We can tell if a function is constant over a selected interval, $x_0$ to $x_1$, via inner product with an invertible family of orthogonal basis functions - e.g. its Fourier transform will be non-zero only for $\omega=0$ (where we extend $f(x_0)$ to $-\infty$ and $f(x_1)$ to $\infty$). But can every such $(x_0, x_1)$ be found without brute-force inspection?
If necessary, assume "nice" behavior (e.g. polynomial-like); I don't seek the most general case. For clarity, I mean continuously constant over a finite interval.
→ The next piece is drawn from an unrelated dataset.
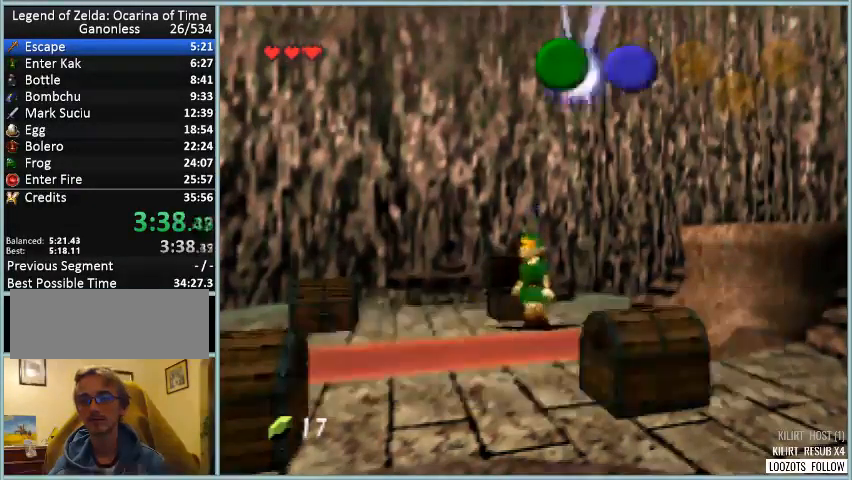
{"buttons": [], "left_stick": "down", "events": [[83, "A", "down"], [167, "A", "up"], [500, "left_stick", "down"]]}
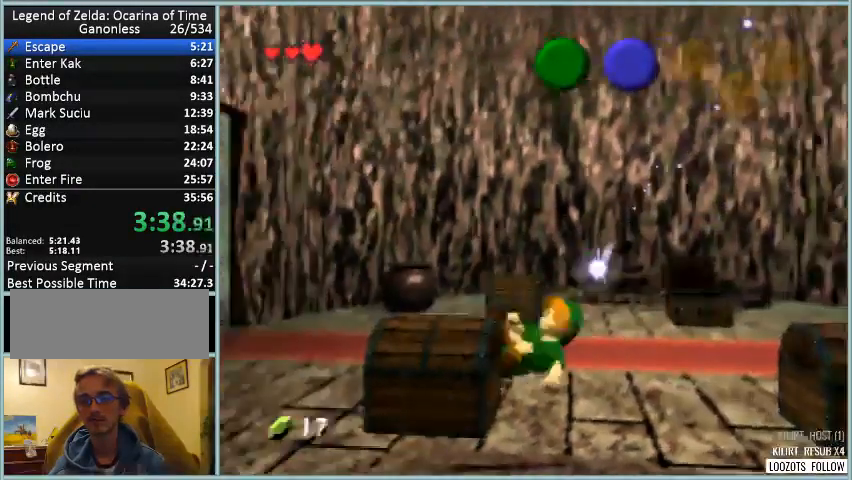
{"buttons": [], "left_stick": "center", "events": [[84, "A", "down"], [167, "A", "up"], [209, "A", "down"], [334, "A", "up"], [376, "A", "down"], [459, "left_stick", "center"], [501, "A", "up"]]}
One approach is normalized cross-correlation with a brickwall (pillbox/boxcar/aperiodic square pulse) at every possible width $\Delta x$ (or just those of interest); the result will peak only where $(x_0, x_0 + \Delta x)$ is constant. For one width and one interval:
$$ K(\Delta x)\left<f(x), B(x - x_0, \Delta x) \right> = K(\Delta x)\int_{-\infty}^{\infty} f(x) B(x - x_0, \Delta x)dx $$
where $K$ is a width-dependent (for $B$) product of L2 norms:
$$ K(\Delta x) = \frac{1}{||f(x)|| \cdot||B(x, \Delta x)||} $$
Repeating this for every $x_0$ and $\Delta x$ defines the "boxcar transform" (let me know if it has a name):
$$ \mathbb{BOX}_{f(x)}(\Delta x, x_0) = \int_{-\infty}^{\infty} K(\Delta x) \left( \int_{-\infty}^{\infty} \left( \int_{-\infty}^{\infty} f(x) B(x - x_0, \Delta x)dx \right) dx_0 \right) d\Delta x $$ which yields a two-dimensional representation, where for some $\Delta x$, a peak at $x_0$ indicates a constant interval $(x_0, x_0 + \Delta x)$. This can be implemented efficiently with FFT convolution.
I've not considered every edge case (e.g. $f(x)=0$), but seems this'll work in general. Alternative solutions welcome.